Nice looking gun - I hope you enjoy it.

:smt1099


----------



## gunluver (Jul 23, 2009)

MMMM I WANT one of those!


----------



## dances with guns (Sep 10, 2009)

that sure is a sweet little piece, how much did that set you back , if you don't mind me asking? :smt023


----------



## plentyofpaws (Nov 7, 2008)

*A Bunch*



dances with guns said:


> that sure is a sweet little piece, how much did that set you back , if you don't mind me asking? :smt023


Out the door with taxes etc, $1242. Yep thats a lot, but I figured if I was gonna get one I should get a good one!


----------



## Todd (Jul 3, 2006)

plentyofpaws said:


> Out the door with taxes etc, $1242. Yep thats a lot, but I figured if I was gonna get one I should get a good one!

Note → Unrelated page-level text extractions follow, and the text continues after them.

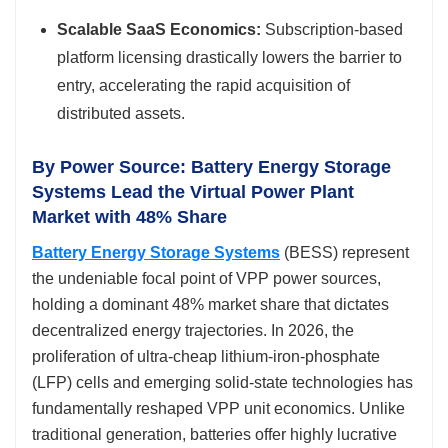
Scalable SaaS Economics:
Subscription-based
platform licensing drastically lowers the barrier to
entry, accelerating the rapid acquisition of
distributed assets.
By Power Source: Battery Energy Storage
Systems Lead the Virtual Power Plant
Market with 48% Share
Battery Energy Storage Systems
(BESS) represent
the undeniable focal point of VPP power sources,
holding a dominant 48% market share that dictates
decentralized energy trajectories. In 2026, the
proliferation of ultra-cheap lithium-iron-phosphate
(LFP) cells and emerging solid-state technologies has
fundamentally reshaped VPP unit economics. Unlike
traditional generation, batteries offer highly lucrative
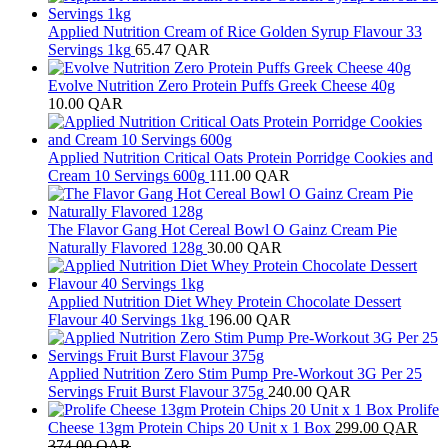
Applied Nutrition Cream of Rice Golden Syrup Flavour 33
Servings 1kg
65.47
QAR
Evolve Nutrition Zero Protein Puffs Greek Cheese 40g
10.00
QAR
Applied Nutrition Critical Oats Protein Porridge Cookies and
Cream 10 Servings 600g
111.00
QAR
The Flavor Gang Hot Cereal Bowl O Gainz Cream Pie
Naturally Flavored 128g
30.00
QAR
Applied Nutrition Diet Whey Protein Chocolate Dessert
Flavour 40 Servings 1kg
196.00
QAR
Applied Nutrition Zero Stim Pump Pre-Workout 3G Per 25
Servings Fruit Burst Flavour 375g
240.00
QAR
Prolife
Cheese 13gm Protein Chips 20 Unit x 1 Box
299.00
QAR
374.00
QAR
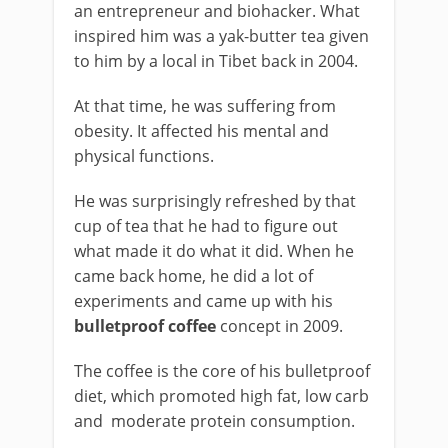
an entrepreneur and biohacker. What
inspired him was a yak-butter tea given
to him by a local in Tibet back in 2004.
At that time, he was suffering from
obesity. It affected his mental and
physical functions.
He was surprisingly refreshed by that
cup of tea that he had to figure out
what made it do what it did. When he
came back home, he did a lot of
experiments and came up with his
bulletproof coffee
concept in 2009.
The coffee is the core of his bulletproof
diet, which promoted high fat, low carb
and moderate protein consumption.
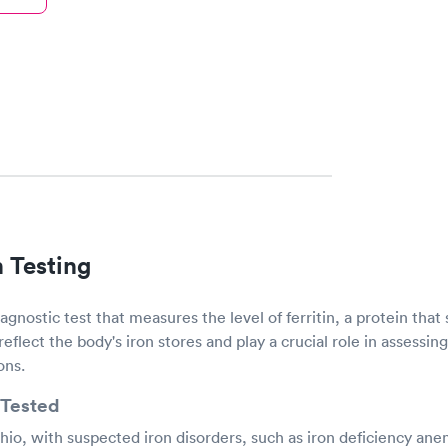
n Testing
diagnostic test that measures the level of ferritin, a protein that 
 reflect the body's iron stores and play a crucial role in assessin
ons.
Tested
hio, with suspected iron disorders, such as iron deficiency ane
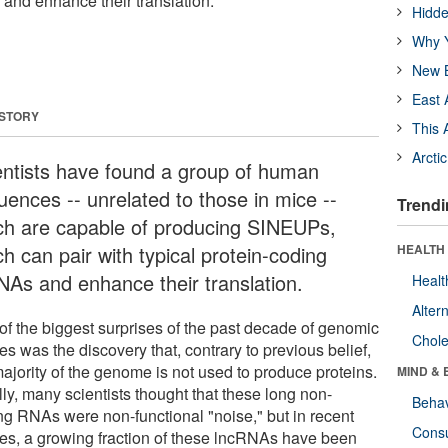
and enhance their translation.
Hidde
Why Y
New B
East 
 STORY
This 
Arcti
entists have found a group of human
uences -- unrelated to those in mice --
Trendi
ch are capable of producing SINEUPs,
h can pair with typical protein-coding
HEALTH 
As and enhance their translation.
Healt
Alter
of the biggest surprises of the past decade of genomic
Chole
es was the discovery that, contrary to previous belief,
majority of the genome is not used to produce proteins.
MIND & 
ally, many scientists thought that these long non-
Behav
ng RNAs were non-functional "noise," but in recent
Cons
ies, a growing fraction of these lncRNAs have been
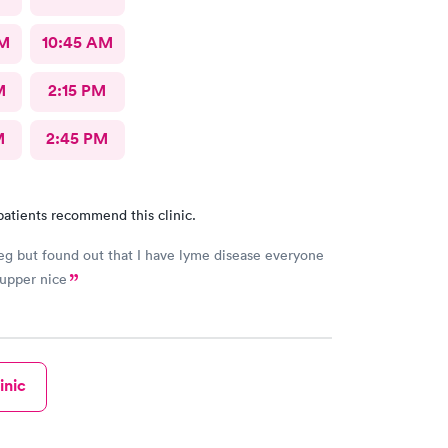
AM
10:45 AM
M
2:15 PM
M
2:45 PM
patients recommend this clinic.
eg but found out that I have lyme disease everyone
upper nice
inic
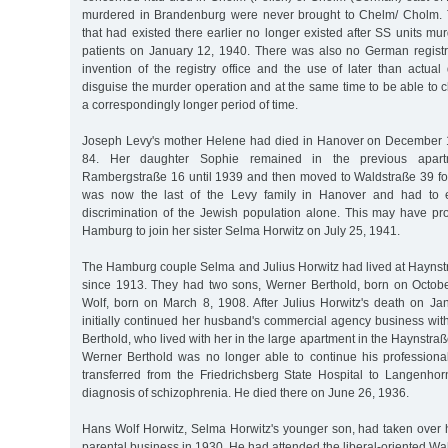
murdered in Brandenburg were never brought to Chelm/ Cholm. 
that had existed there earlier no longer existed after SS units mur
patients on January 12, 1940. There was also no German registr
invention of the registry office and the use of later than actua
disguise the murder operation and at the same time to be able to c
a correspondingly longer period of time.
Joseph Levy's mother Helene had died in Hanover on December 1
84. Her daughter Sophie remained in the previous apar
Rambergstraße 16 until 1939 and then moved to Waldstraße 39 fo
was now the last of the Levy family in Hanover and had to e
discrimination of the Jewish population alone. This may have p
Hamburg to join her sister Selma Horwitz on July 25, 1941.
The Hamburg couple Selma and Julius Horwitz had lived at Haynst
since 1913. They had two sons, Werner Berthold, born on Octob
Wolf, born on March 8, 1908. After Julius Horwitz's death on J
initially continued her husband's commercial agency business wit
Berthold, who lived with her in the large apartment in the Haynstr
Werner Berthold was no longer able to continue his profession
transferred from the Friedrichsberg State Hospital to Langenhor
diagnosis of schizophrenia. He died there on June 26, 1936.
Hans Wolf Horwitz, Selma Horwitz's younger son, had taken over hi
parental business in 1930. He had attended the liberal-oriented Wa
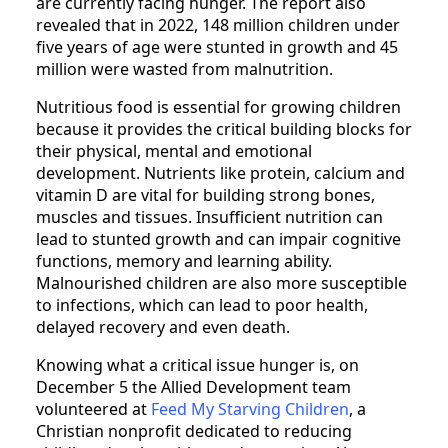
are currently facing hunger. The report also
revealed that in 2022, 148 million children under
five years of age were stunted in growth and 45
million were wasted from malnutrition.
Nutritious food is essential for growing children
because it provides the critical building blocks for
their physical, mental and emotional
development. Nutrients like protein, calcium and
vitamin D are vital for building strong bones,
muscles and tissues. Insufficient nutrition can
lead to stunted growth and can impair cognitive
functions, memory and learning ability.
Malnourished children are also more susceptible
to infections, which can lead to poor health,
delayed recovery and even death.
Knowing what a critical issue hunger is, on
December 5 the Allied Development team
volunteered at
Feed My Starving Children
, a
Christian nonprofit dedicated to reducing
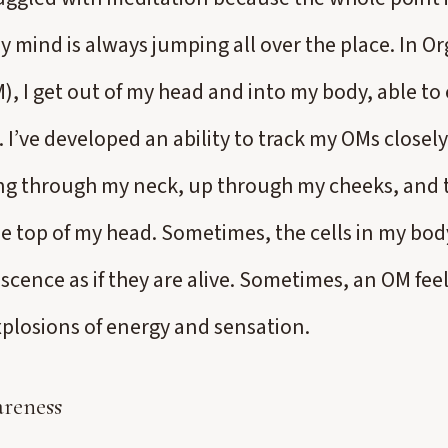
mind is always jumping all over the place. In O
), I get out of my head and into my body, able to
 I’ve developed an ability to track my OMs closel
ng through my neck, up through my cheeks, and 
e top of my head. Sometimes, the cells in my body
cence as if they are alive. Sometimes, an OM feel
explosions of energy and sensation.
reness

Damn straight. Quality over quantity any day of the week.


----------



## VAMarine (Dec 25, 2008)

Looks good. :smt023


----------



## spongebobmac (Sep 1, 2009)

:smt023hmmm, ill take quality AND quantity....2 xd 9mm and a XDm 40....:buttkick: j/k, but congrats on your new baby, im sure it was worth every single penny,she's a beauty:smt023


----------



## Rys2k8Altima (Oct 15, 2009)

Thats hot


----------



## bigben09 (Dec 23, 2008)

nice piece


----------



## DevilsJohnson (Oct 21, 2007)

If you're going to get a short 1911 type weapon then you're going to have ot dig deeper to get it. And got it you did. Very nice.:smt119:drooling:


----------



## righttoown (Jan 4, 2010)

Nice purchase!


----------



## plentyofpaws (Nov 7, 2008)

beretta-neo said:


> Congrats.
> 
> Let us know how the recoil is on a small 45 like that


Really enjoy shooting this baby. The recoil is not bad at all, well to me it isn't. I think my little KelTec P11 has more recoil than the Springer.


----------



## dosborn (Apr 17, 2009)

Very nice!! You guys keep making me add stuff to my list..


----------



## eastlandb1 (Apr 26, 2009)

Very, Very nice.


----------



## blacknite51 (Sep 20, 2009)

yeah that thing is sexy. im jealous!


----------



## Pokerhitman (Jan 20, 2010)

awesome...congrats......im jealous...that is all....


----------



## terryger (Feb 1, 2010)

she's a looker alright!:smt023


----------



## jediwebdude (Nov 30, 2008)

Congrats!! I want one of those real bad. I keep going to my local gun store and drooling over it. Set myself a goal: if I lose 50 lbs., I'll reward myself with one. Wifey can't argue with that. So far, that goal is 45 lbs away. :smt047


----------



## Rogelk (Jan 23, 2010)

Very nice! I'm just a casual admirer of 1911's. But, in my mind that one or the DW BT are the ones to have. Congrats!


----------